(TEXT FOR ANALYSIS):
Monday, April 02, 2007

Competition 3 - what did I say that was wrong ?

The Telly put up a new topic today on its "Your View". It asked the question: "How will Gordon Brown's pension raid affect you ? ".
Here was the preamble, which as you see asked supplementary questions that went further than indicated in the title, eg like whether Gordon Brown is suitable PM material.


"Gordon Brown was accused yesterday of overseeing the "failure" of the pensions system after ignoring officials' advice on a controversial tax reform.
Confidential memos - finally made public after a two-year battle - showed Treasury officials raised concerns that changing the way dividends were taxed would cost pension providers up to £4 billion a year and leave pensioners and low-paid workers worse off.
Mr Brown was also advised that the move would accelerate the closure of lucrative final salary pension schemes and cause share prices to dive by up to 20 per cent, according to the documents.
Shadow Chancellor George Osborne seized on the revelations, claiming: "It is time Gordon Brown faced the music for the damage he's done to British pensions."

(DATASET RECORDS):
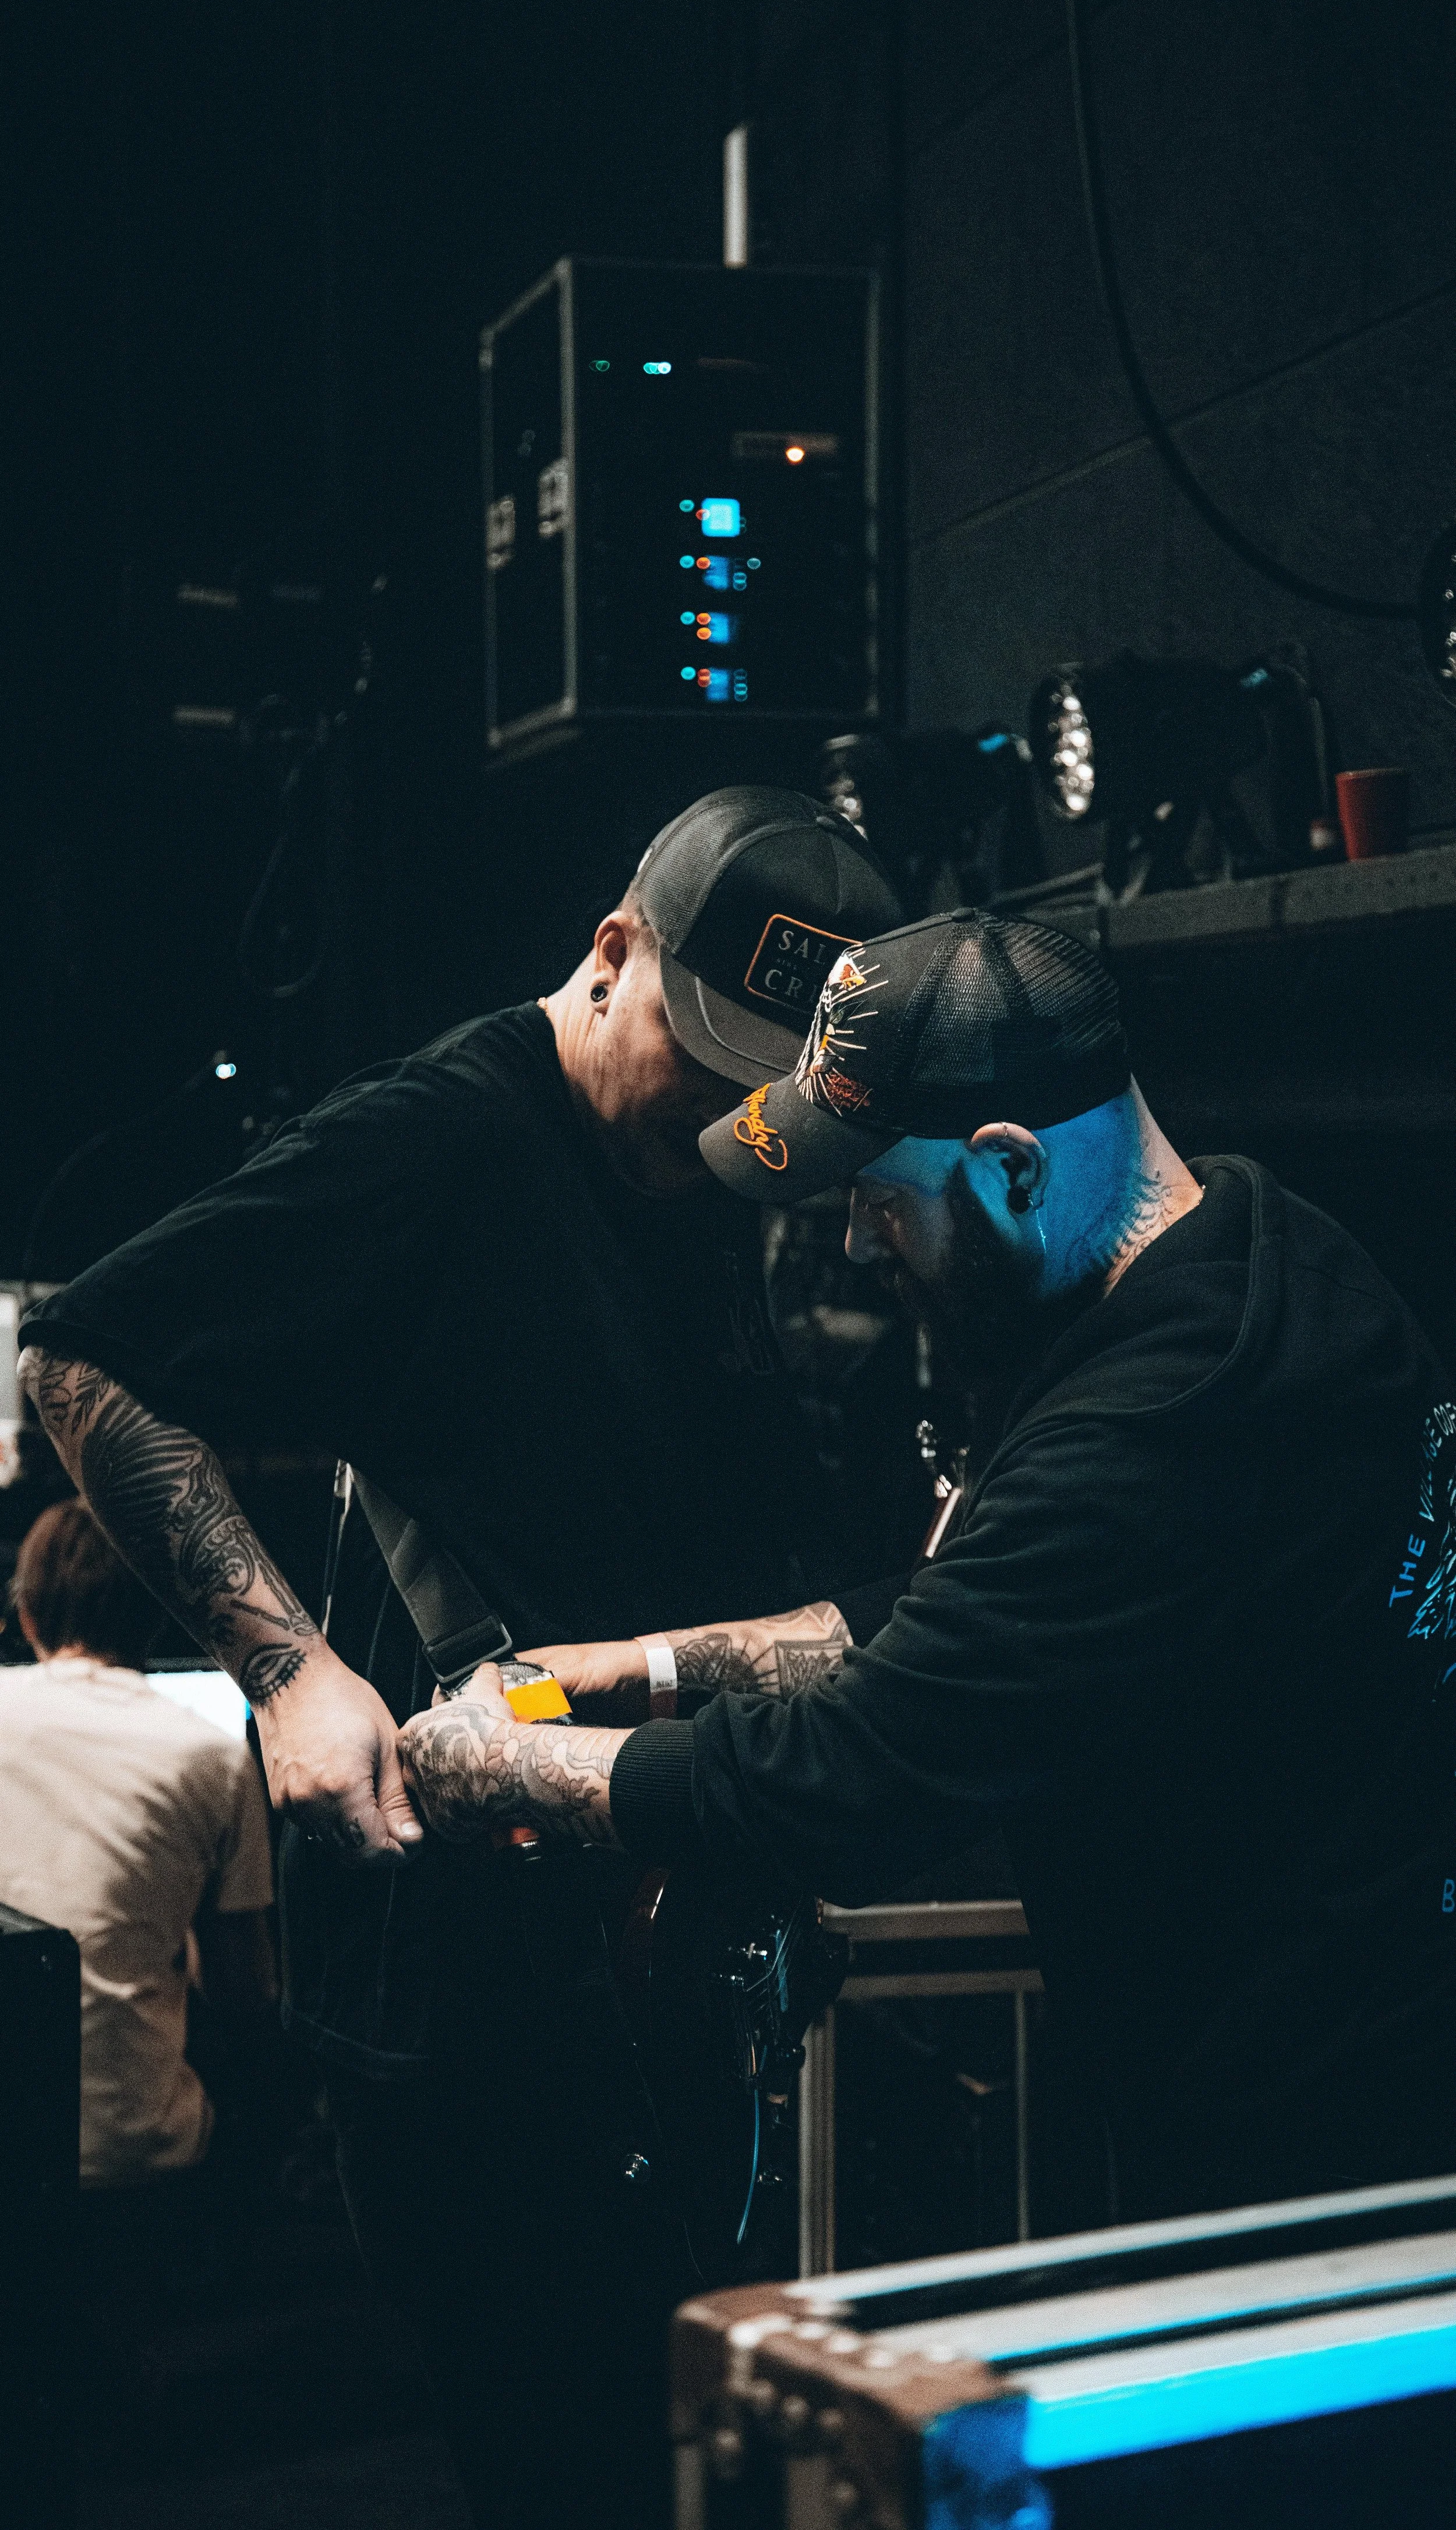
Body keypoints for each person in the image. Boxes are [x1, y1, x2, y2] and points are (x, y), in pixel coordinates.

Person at [17, 786, 903, 2530]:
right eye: (701, 1047)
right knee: (559, 2444)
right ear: (607, 950)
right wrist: (283, 1666)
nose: (728, 1108)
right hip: (460, 1962)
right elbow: (87, 1356)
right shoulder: (434, 1137)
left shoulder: (702, 1173)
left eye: (765, 1079)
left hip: (643, 1927)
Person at [397, 907, 1456, 2224]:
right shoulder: (1264, 1242)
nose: (854, 1243)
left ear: (1011, 1170)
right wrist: (647, 1666)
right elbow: (996, 1600)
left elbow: (858, 1770)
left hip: (1330, 2147)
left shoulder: (1157, 1422)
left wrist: (517, 1764)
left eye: (878, 1195)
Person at [0, 1498, 275, 2190]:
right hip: (125, 2160)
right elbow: (244, 1992)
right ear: (158, 1613)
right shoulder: (210, 1754)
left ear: (26, 1613)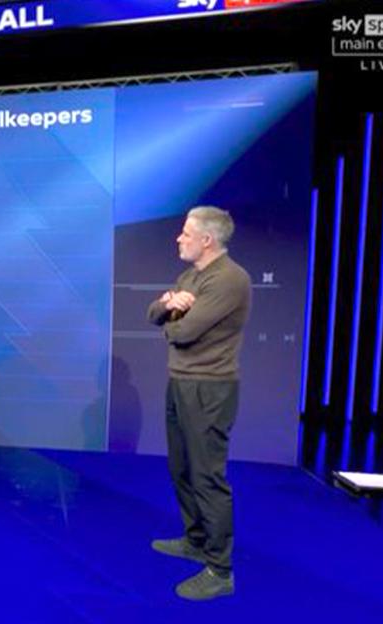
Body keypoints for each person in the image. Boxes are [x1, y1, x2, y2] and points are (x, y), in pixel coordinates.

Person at [146, 206, 251, 601]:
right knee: (181, 468)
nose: (179, 238)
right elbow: (154, 313)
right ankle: (196, 542)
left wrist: (171, 312)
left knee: (207, 476)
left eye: (186, 233)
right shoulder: (192, 276)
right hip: (181, 384)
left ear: (207, 239)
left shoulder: (229, 279)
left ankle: (220, 570)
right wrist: (170, 305)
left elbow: (183, 332)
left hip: (210, 389)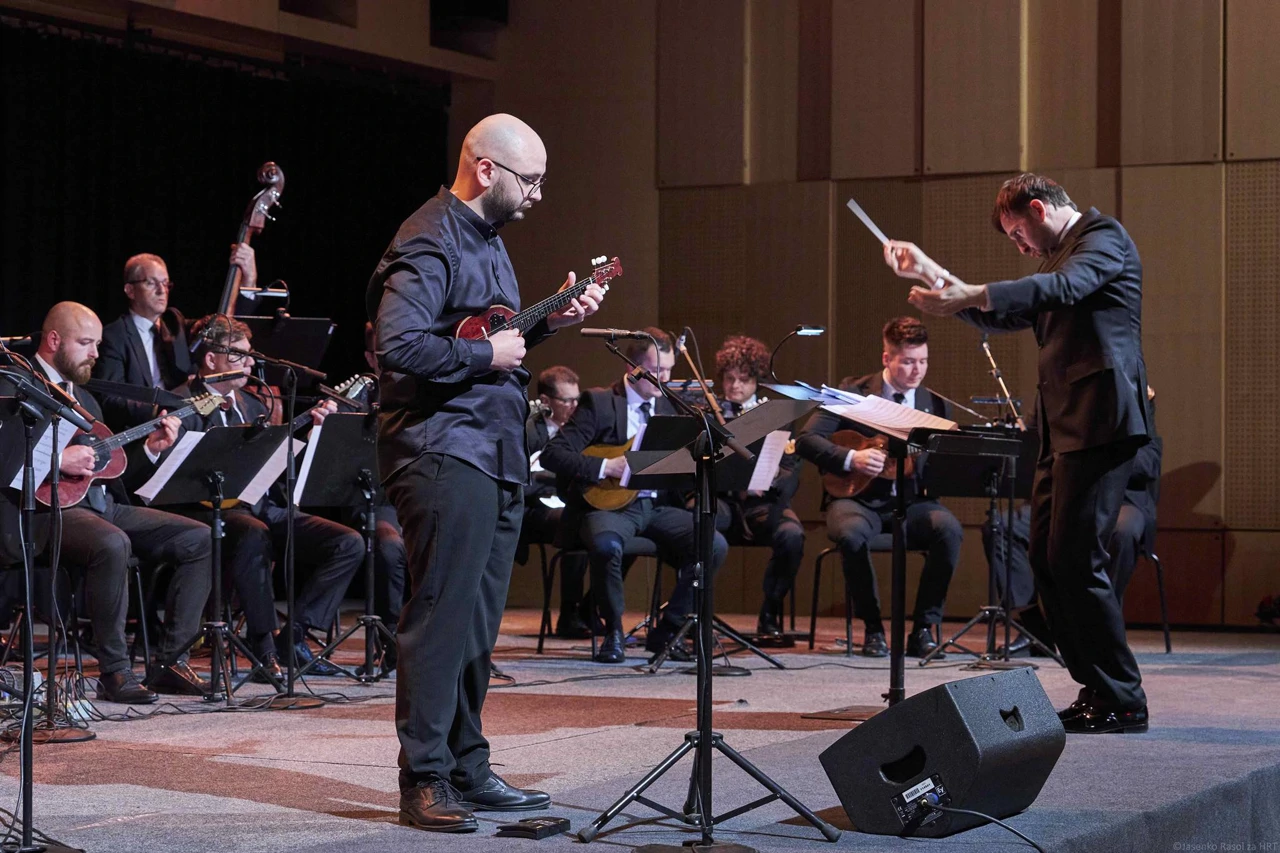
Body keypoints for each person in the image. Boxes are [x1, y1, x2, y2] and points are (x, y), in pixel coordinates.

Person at [367, 113, 606, 832]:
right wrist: (487, 358)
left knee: (476, 623)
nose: (538, 193)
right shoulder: (428, 238)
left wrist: (542, 327)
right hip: (443, 451)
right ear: (486, 170)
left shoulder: (492, 243)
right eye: (530, 179)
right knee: (440, 619)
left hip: (492, 452)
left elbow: (487, 335)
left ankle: (467, 763)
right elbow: (399, 345)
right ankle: (426, 778)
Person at [885, 172, 1155, 734]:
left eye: (1017, 233)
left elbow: (1057, 291)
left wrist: (972, 290)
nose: (1020, 245)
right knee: (1047, 561)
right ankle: (1098, 688)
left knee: (1079, 561)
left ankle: (1123, 698)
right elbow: (1006, 313)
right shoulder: (1057, 260)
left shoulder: (1103, 238)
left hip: (1103, 422)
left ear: (1038, 207)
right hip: (1064, 428)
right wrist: (932, 272)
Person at [32, 302, 213, 703]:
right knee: (113, 542)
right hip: (42, 512)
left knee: (199, 538)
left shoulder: (85, 399)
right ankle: (113, 673)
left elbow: (108, 475)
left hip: (98, 505)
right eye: (86, 343)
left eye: (98, 343)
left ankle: (170, 663)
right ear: (54, 340)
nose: (96, 353)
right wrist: (57, 460)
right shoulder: (17, 386)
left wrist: (150, 449)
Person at [170, 314, 363, 682]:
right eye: (238, 355)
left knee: (347, 543)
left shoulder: (253, 405)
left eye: (249, 355)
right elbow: (180, 472)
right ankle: (264, 649)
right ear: (211, 360)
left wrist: (311, 434)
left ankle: (294, 633)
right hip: (204, 510)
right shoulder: (184, 402)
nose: (249, 363)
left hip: (260, 506)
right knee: (253, 531)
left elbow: (274, 468)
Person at [540, 329, 729, 664]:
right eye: (658, 371)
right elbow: (553, 454)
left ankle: (668, 630)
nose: (666, 378)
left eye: (669, 370)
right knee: (605, 546)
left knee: (712, 543)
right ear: (633, 367)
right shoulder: (599, 402)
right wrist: (604, 466)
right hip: (607, 507)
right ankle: (613, 630)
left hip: (654, 507)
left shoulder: (671, 404)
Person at [796, 317, 962, 658]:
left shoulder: (934, 405)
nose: (917, 371)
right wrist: (850, 459)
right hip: (858, 499)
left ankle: (923, 631)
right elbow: (806, 439)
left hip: (912, 503)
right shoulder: (852, 392)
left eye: (923, 361)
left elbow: (939, 467)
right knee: (851, 534)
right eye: (908, 362)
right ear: (887, 358)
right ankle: (873, 630)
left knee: (949, 530)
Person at [985, 391, 1163, 655]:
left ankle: (1101, 631)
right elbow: (1032, 448)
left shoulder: (1131, 392)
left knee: (1123, 531)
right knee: (1001, 527)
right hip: (1064, 494)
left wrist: (1096, 454)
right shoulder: (1052, 390)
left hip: (1121, 498)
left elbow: (1149, 462)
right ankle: (1033, 628)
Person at [95, 247, 255, 429]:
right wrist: (162, 409)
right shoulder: (114, 336)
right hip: (144, 429)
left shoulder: (175, 323)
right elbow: (110, 399)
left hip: (190, 422)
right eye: (151, 283)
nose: (161, 290)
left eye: (165, 283)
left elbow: (223, 330)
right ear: (130, 290)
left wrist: (248, 280)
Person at [712, 335, 805, 640]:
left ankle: (770, 613)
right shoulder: (708, 412)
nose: (735, 386)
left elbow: (791, 469)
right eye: (729, 379)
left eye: (743, 379)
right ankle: (696, 615)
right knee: (697, 527)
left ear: (757, 380)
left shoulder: (773, 416)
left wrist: (771, 480)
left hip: (762, 503)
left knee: (792, 536)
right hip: (721, 501)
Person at [522, 365, 590, 639]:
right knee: (573, 519)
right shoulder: (529, 430)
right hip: (532, 510)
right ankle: (570, 614)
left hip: (565, 504)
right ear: (547, 401)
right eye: (567, 401)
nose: (574, 407)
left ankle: (586, 609)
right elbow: (524, 480)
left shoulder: (581, 430)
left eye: (577, 400)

(TO DO):
Edit the blog post on Gordon Brown's pension raid by taking the part that opens with the words containing "Competition 3 - what" and closes with "workers worse off." and writing it out again with "Treasury officials" changed to "civil servants".

(WRITTEN RESPONSE):
Competition 3 - what did I say that was wrong ?

The Telly put up a new topic today on its "Your View". It asked the question: "How will Gordon Brown's pension raid affect you ? ".
Here was the preamble, which as you see asked supplementary questions that went further than indicated in the title, eg like whether Gordon Brown is suitable PM material.


"Gordon Brown was accused yesterday of overseeing the "failure" of the pensions system after ignoring officials' advice on a controversial tax reform.
Confidential memos - finally made public after a two-year battle - showed civil servants raised concerns that changing the way dividends were taxed would cost pension providers up to £4 billion a year and leave pensioners and low-paid workers worse off.